|Clinical efficacy||Ketamine administrations have been associated with rapid clinical improvement (within 24 h) in patients with treatment-resistant unipolar depression, bipolar depression, PTSD and those with acute suicidal ideation.|
The effect of a single dose of ketamine appears to last up to 7 days in unipolar TRD and 3–4 days in bipolar depression.
|Clinical factors associated with response||Common clinical factors associated with poor response to traditional antidepressants (comorbid anxiety disorders, history of non-response to multiple antidepressants, chronic duration of depression) do not predict lower response to ketamine.|
Severely depressed patients with cognitive dysfunction or anxiety may be a very good target for ketamine treatment in clinical practice.
|Repeated administrations||Repeated doses of ketamine have been reported to be safe and to additionally prolong clinical response.

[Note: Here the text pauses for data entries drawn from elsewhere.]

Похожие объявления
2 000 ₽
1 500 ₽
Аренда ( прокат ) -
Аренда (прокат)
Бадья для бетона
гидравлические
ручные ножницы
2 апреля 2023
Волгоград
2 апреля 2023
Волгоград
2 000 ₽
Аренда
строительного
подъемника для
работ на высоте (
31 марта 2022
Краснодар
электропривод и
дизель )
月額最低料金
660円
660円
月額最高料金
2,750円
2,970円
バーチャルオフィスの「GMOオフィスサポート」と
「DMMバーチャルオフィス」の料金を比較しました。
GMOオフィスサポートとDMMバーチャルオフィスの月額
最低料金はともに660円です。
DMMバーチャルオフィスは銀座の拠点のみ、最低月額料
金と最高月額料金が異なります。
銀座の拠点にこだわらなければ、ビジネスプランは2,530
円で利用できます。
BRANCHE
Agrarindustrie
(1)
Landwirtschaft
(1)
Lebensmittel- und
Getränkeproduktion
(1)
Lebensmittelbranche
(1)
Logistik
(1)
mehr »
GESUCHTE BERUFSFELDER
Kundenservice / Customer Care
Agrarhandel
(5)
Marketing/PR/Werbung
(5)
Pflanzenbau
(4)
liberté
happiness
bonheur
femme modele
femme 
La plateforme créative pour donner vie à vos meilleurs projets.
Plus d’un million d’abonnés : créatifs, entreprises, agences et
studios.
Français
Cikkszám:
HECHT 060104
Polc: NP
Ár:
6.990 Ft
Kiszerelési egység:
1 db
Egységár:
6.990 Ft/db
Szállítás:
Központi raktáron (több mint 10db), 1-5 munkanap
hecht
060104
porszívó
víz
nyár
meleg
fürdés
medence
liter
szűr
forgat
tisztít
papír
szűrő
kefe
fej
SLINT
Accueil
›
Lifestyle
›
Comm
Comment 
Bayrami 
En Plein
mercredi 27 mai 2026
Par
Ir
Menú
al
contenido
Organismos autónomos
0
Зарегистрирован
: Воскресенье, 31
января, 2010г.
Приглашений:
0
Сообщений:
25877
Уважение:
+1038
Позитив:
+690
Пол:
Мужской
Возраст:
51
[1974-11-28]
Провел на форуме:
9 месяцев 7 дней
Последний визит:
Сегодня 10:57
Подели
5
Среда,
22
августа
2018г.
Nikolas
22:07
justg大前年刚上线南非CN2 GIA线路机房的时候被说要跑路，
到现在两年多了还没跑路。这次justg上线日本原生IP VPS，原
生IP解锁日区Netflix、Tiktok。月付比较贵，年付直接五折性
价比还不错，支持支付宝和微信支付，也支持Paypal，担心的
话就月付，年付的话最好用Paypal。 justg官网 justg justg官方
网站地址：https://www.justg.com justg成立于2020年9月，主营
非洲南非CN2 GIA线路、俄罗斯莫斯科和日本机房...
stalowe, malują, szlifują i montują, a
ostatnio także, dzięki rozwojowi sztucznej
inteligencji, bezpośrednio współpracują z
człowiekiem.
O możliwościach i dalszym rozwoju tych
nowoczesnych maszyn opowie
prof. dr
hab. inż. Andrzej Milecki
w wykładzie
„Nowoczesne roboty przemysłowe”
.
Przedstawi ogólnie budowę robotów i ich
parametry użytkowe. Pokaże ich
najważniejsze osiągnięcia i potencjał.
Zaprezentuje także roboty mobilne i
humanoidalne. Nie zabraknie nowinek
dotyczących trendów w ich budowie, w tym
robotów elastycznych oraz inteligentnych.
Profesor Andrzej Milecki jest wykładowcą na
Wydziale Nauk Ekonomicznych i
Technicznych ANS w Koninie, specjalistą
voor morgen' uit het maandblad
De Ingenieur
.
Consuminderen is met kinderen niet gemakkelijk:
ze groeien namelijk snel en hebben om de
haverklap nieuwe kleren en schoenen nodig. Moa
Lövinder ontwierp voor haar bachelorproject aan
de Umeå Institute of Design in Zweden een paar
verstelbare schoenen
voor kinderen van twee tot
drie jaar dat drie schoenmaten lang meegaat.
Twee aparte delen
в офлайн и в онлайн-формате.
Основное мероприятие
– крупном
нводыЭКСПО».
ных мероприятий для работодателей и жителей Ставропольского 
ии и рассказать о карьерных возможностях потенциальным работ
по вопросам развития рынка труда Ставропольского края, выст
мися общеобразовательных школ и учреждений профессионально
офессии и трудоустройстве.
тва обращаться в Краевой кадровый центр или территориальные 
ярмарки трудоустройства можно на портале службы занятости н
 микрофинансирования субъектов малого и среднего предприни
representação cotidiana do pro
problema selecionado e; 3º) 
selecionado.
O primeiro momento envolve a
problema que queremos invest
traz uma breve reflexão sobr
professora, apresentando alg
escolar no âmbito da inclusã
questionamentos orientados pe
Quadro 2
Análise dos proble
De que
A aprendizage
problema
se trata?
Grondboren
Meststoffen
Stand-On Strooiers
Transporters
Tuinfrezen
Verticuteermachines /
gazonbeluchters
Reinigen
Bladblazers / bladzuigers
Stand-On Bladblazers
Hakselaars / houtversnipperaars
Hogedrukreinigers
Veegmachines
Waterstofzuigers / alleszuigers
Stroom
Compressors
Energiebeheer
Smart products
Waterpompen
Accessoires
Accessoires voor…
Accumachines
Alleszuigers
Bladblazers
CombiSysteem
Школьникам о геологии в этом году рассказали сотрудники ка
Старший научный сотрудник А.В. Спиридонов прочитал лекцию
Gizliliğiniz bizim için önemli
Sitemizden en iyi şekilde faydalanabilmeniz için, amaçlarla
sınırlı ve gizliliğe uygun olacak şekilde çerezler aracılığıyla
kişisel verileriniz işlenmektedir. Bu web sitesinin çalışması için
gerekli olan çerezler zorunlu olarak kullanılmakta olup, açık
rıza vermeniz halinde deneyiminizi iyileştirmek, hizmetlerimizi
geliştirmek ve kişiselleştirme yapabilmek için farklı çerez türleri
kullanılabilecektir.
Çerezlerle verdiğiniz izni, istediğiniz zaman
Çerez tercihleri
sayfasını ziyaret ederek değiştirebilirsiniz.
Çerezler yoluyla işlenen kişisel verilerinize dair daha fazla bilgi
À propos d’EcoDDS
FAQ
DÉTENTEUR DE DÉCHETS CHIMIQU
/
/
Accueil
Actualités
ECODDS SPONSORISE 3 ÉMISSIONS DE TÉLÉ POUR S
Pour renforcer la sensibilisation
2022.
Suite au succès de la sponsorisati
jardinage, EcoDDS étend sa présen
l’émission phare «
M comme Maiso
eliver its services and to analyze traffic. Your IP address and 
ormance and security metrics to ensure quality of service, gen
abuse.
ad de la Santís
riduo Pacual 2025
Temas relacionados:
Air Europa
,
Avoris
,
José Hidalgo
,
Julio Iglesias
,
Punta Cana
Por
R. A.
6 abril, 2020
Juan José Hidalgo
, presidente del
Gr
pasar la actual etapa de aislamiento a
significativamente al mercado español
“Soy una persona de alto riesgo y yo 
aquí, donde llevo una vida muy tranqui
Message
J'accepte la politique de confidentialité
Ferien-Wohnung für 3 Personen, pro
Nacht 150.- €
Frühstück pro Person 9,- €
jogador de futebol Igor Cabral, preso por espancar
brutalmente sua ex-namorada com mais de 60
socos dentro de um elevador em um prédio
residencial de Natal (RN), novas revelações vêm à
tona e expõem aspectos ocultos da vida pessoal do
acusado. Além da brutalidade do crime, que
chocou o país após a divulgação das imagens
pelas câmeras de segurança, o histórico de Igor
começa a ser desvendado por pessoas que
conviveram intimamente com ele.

Very limited data exists for more than 6–12 repeated ketamine administrations for mood disorders.|
Response to a series of repeated ketamine administrations could be predicted after the first one or two infusions, it is generally not useful to continue ketamine administrations after non-response to initial treatments.
|Alternative route of administration and doses||Most studies have tested IV ketamine administrations.|
Intranasal ketamine has positive effects, comparable with IV ketamine, and is currently developed for patient self-administration.
The most commonly used dose of IV ketamine was 0.5 mg/kg, ongoing studies are testing doses in the range 0.1–1.0 mg/kg.
|Safety considerations||It is acceptable to administer ketamine in addition to ongoing antidepressant treatment.|
Time-limited side effects of ketamine (experienced during the 40 min of ketamine administration and briefly afterwards) include short-lasting neuropsychiatric effects including dizziness, blurred vision, headache, nausea or vomiting, dry mouth, restlessness, and impairments in coordination and concentration, dissociation (abnormal reality perception), as well as increases in heart rate and blood pressure.
Additional monitoring should be warranted for patients with prior history of cardiovascular illnesses; previous history of psychosis may also be a relative contraindication for ketamine.
Long-term use of ketamine has been associated mild cognitive disturbances and urinary cystitis; no data exist in patients with mood disorders but such effects should be nevertheless monitored.
IV, intravenous; PTSD, post-traumatic stress disorder; TRD, treatment-resistant depression.